## Directions for this task
Among the lines below, tally those holding the string "Figure" and give the total only.
○ ○ ○ ○
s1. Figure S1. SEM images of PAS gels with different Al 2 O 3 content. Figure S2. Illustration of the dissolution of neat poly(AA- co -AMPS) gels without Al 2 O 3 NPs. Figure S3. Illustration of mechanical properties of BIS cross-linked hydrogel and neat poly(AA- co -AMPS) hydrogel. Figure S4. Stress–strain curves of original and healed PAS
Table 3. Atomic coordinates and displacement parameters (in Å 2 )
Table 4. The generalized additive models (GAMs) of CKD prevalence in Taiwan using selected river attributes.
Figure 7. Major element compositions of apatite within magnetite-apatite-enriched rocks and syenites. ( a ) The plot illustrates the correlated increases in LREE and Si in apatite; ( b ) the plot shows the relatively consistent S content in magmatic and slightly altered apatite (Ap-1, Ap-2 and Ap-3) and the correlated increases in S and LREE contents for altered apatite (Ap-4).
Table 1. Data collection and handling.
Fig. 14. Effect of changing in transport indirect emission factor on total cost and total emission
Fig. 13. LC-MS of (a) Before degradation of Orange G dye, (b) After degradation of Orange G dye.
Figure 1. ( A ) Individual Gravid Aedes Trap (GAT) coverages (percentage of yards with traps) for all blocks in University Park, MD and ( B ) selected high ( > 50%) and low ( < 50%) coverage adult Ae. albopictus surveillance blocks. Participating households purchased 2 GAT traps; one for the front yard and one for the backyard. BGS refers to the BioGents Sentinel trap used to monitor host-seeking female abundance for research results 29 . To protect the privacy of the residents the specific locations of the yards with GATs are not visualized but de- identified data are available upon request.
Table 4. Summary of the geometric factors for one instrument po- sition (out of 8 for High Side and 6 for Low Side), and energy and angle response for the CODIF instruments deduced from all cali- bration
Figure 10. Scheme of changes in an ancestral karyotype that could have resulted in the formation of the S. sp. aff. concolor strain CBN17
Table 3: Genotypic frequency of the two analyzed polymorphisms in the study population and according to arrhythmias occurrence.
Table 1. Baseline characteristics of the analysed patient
○ ○ ○ ○
## Your solution
4